Andie gave a wry smile, shaking her head. ‘Hectic night again, hmm, Adam?’ she taunted, moving back behind the desk to look up at him with mocking green eyes.

‘Not particularly,’ he replied dryly. ‘I don’t seem to be sleeping too well at the moment.’

‘You—’

‘Alone, that is,’ he put in before she could complete her comment.

Andie chuckled. ‘Maybe that’s your problem; you obviously aren’t used to it!’

‘Very funny.’ He scowled. ‘The problem with you Summer sisters is that you have no respect for your elders!’

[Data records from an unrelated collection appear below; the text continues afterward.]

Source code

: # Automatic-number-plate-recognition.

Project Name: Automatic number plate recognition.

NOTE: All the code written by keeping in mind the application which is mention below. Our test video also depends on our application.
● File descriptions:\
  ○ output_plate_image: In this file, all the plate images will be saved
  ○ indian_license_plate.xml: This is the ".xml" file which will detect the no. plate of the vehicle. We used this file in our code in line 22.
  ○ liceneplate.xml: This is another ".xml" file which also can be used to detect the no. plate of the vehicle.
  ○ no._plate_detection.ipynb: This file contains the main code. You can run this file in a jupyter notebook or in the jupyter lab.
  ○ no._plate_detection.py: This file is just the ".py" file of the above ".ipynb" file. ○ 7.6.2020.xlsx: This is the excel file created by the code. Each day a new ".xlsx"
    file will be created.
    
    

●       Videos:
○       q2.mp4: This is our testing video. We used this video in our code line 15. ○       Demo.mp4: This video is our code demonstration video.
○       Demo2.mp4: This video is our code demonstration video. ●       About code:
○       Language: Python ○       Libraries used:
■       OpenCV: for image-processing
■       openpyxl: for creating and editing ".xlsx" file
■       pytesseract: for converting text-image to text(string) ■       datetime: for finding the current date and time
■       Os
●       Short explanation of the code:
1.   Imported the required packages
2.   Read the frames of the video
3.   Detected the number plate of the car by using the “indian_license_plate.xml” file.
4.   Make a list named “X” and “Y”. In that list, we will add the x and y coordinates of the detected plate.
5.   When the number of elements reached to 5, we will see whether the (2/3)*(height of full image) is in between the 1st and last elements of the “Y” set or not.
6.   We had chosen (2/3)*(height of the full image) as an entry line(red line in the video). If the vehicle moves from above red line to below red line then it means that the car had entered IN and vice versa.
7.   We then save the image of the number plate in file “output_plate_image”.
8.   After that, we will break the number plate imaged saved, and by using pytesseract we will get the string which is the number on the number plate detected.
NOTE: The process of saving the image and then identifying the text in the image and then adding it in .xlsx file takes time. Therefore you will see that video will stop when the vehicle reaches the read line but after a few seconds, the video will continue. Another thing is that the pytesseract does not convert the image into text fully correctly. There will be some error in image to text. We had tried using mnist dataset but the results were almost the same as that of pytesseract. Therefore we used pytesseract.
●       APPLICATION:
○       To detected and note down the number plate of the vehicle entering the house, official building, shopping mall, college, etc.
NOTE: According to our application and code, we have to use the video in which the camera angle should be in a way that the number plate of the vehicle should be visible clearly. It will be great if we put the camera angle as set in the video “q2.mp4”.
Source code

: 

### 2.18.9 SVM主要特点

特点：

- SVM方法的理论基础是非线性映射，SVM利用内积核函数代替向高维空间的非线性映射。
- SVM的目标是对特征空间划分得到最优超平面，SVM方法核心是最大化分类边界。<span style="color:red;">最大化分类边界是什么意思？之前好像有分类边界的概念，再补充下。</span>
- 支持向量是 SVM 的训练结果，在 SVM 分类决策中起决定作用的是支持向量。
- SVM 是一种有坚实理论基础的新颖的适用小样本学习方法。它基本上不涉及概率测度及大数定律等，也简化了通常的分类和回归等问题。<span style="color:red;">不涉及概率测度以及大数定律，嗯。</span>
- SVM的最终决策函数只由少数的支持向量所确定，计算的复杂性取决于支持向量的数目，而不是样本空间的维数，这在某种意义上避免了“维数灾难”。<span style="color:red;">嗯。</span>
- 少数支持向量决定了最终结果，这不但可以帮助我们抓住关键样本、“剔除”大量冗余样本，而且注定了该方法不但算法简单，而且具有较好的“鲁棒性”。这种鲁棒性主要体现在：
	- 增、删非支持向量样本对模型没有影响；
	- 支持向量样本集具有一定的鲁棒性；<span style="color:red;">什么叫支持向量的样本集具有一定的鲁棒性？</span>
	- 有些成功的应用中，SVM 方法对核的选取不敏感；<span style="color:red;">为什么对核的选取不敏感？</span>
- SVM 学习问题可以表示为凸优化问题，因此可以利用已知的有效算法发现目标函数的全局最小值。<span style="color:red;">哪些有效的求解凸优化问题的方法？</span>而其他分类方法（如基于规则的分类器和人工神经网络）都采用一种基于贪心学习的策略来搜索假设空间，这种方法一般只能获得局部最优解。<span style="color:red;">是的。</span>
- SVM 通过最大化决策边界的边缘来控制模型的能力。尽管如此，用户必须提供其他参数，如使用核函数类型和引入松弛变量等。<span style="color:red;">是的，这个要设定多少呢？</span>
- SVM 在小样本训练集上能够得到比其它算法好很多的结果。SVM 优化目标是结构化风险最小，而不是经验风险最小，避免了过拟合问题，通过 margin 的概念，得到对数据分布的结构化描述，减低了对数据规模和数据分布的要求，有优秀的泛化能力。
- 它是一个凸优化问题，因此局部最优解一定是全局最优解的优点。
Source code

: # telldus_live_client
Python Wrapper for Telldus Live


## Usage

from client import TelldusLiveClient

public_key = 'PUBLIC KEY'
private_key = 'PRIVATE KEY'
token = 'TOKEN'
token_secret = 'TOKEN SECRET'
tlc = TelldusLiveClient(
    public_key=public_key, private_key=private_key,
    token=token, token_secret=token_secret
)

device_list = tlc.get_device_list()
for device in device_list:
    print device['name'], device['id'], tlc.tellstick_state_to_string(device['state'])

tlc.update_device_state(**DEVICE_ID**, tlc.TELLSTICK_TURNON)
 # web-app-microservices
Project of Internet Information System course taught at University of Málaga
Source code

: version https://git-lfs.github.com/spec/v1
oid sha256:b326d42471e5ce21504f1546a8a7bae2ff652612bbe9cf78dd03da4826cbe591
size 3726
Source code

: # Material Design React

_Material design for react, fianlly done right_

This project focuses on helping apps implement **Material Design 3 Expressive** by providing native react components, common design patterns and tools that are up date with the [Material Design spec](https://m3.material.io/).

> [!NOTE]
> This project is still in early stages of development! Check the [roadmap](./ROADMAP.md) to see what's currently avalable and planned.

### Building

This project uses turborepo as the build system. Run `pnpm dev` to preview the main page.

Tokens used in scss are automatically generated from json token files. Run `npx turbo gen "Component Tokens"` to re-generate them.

Andie held back her smile this time, although it lurked in the brightness of her eyes and the slight curve of her lips. ‘Have Harrie and Danie been casting aspersions too?’ She referred to her two older, now married, sisters.

Adam gave a grimace. ‘When haven’t the three of you teased me unmercifully?’

It was true, of course. But Andie and her sisters had known Adam, almost as an honorary uncle, for twenty years, and the fact that most women fell over themselves to meet him had been a constant source of amusement to the three of them as they’d been growing up. School friends, and then university friends, and eventually work friends, had constantly sought invitations to their father’s home in the hope that Adam might be a guest at the same time.

‘You know you love it, Adam,’ she said.

‘What I would love is some lunch.’ He stood up. ‘Going to keep me company?’ He quirked blonde brows enquiringly.